The St John's Chaplaincy is situated in the heart of Casablanca, the largest city in Morocco, with a population of roughly five million inhabitants. The state religion of Morocco is Islam and the most common languages spoken are Moroccan Arabic and French. The number of those who use English as a common language in Casablanca is fairly small, and is made up of primarily Americans, British, Europeans, Asians, Africans and others from various corners of the globe. However, the number of Moroccans who speak English is growing rapidly. There are several British and American primary and secondary schools using English as the language of instruction, along with a British university in Casablanca. In addition, there are countless language schools teaching English to children and professionals.

Morocco has one of the longest reigning monarchies, which has been in place for over 600 years. This has led to stability but has historically hindered reform. Since the advent of King Mohammed VI in 1999, there have been numerous reforms and many western nations consider Morocco to be one of the top Arab countries seeking democracy. However, the Muslim fundamentalists have made inroads into the poor sectors of society and there is a philosophical battle underway for the future of the country. Morocco managed to escape most of the conflict during “The Arab Spring” which resulted in regime change in several countries of North Africa and the Middle East. King Mohammed VI was pro-active in trying to implement democratic and economic reforms, and since that time Morocco has enjoyed considerable economic growth and stability. Though political tensions between Morocco and Algeria continue to exist, there are many companies who operate in both nations and find profitable relationships across the borders.

The congregation of St John's is made up of all age groups and nationalities. This can be seen on St. John’s electoral roll with 38 members coming from Sub-Sahara Africa, the United States the Philippines, the UK, and Canada. St. John’s serves a diverse community primarily from the broad groups of foreigners living in Casablanca – Expats living/ working in Morocco and subSaharan African immigrants As a result, the church community tends to be somewhat transient. However, there are still many members living permanently in Casablanca that have provided a solid consistency to the congregation. Each Sunday, approximately 90 adults attend the English service at 10:00AM, while about 15 children attend Sunday School. Services include Holy Communion, Morning Prayer, Prayer & Praise. Seasonal services such as Easter and Christmas carols are also celebrated. Apart from the regular services, St. John’s also conducts baptisms, funerals, confirmations, and blessing of marriages/ weddings. All services take place in a Church of England church building, which was built in 1906 and has a capacity of over 150 persons.

General to role:

To fulfil the calling & responsibilities of the clergy as described in the Canons, the Ordinal, the Code of Professional Conduct for the Clergy, and other relevant legislation. To collaborate with the Bishops, Archdeacon, Area Dean and any ordained and lay colleagues in any initiative within the Diocese, Archdeaconry and Deanery. To develop the local chaplaincy’s mission. To ensure the provision of a high standard of worship, preaching and pastoral care.

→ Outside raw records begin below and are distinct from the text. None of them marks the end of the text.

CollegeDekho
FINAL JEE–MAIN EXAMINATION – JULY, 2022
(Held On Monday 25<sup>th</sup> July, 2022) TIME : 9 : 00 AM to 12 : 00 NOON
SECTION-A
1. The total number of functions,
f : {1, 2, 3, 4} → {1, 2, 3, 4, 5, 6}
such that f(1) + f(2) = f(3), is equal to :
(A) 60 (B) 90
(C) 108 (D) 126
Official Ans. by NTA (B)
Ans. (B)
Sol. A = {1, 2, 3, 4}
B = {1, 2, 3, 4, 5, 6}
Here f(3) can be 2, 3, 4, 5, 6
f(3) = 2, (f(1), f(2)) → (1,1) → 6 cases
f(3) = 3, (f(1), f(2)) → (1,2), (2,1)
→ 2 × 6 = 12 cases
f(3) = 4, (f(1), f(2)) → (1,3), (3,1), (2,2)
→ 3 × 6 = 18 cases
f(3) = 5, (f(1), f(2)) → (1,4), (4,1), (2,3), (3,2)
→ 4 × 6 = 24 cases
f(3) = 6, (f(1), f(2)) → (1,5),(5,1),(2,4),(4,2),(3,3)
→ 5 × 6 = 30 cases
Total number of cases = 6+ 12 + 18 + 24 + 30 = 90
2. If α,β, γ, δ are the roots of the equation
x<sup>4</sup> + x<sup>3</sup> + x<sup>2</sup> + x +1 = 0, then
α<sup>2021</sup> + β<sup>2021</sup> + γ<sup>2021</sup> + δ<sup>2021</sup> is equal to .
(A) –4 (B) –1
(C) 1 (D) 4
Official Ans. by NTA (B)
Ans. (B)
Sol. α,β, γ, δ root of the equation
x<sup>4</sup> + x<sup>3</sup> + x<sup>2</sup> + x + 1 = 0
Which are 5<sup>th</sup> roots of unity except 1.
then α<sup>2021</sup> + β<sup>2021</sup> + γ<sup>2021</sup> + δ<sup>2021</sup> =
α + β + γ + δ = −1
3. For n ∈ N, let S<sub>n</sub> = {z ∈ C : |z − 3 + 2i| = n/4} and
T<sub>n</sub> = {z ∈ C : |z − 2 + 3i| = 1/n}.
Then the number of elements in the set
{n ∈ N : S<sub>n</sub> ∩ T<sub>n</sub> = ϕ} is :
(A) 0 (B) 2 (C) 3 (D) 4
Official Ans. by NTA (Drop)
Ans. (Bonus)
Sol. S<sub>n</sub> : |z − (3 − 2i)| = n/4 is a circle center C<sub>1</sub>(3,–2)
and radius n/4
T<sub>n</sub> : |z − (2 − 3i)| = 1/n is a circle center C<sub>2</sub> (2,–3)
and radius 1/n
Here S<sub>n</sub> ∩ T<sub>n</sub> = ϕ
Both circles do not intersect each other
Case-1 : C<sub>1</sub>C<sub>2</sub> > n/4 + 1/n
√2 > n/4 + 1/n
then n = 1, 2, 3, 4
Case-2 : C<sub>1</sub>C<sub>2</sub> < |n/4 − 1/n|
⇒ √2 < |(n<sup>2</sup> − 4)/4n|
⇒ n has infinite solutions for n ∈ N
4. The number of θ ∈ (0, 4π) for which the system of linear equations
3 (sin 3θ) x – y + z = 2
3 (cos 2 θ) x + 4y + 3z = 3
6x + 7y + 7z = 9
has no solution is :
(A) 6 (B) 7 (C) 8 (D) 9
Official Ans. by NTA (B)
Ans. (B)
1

Roles, tasks, challenges, committees specific to this post:

a. To live an exemplary life, worthy of Christ and his body.

b. To conduct Anglican services in the evangelical tradition, but which are inclusive to the whole spectrum of the Anglican Communion.

c. To ensure that Sunday School is provided for the children.

d. To oversee small group Bible studies and prayer meetings.

e. To ensure that all activities and meetings taking place in the chaplaincy premises are in conformity with Anglican beliefs and practices.

f. To preside over the meetings of the PCC (usually 10 times per year) and the AGM.

g. To provide counseling and assistance to church members (and others as possible).

h. To perform pastoral duties, visiting the sick, etc.

i. To offer charitable assistance on behalf of the church.

j. To administer the benevolent fund.

k. To contact English speaking residents and to welcome them into the church.

l. To visit English speaking prisoners in Casablanca, and in other cities as possible.

m. To build positive channels with other Christian denominations.

n. To attend quarterly meetings of the Council of Churches.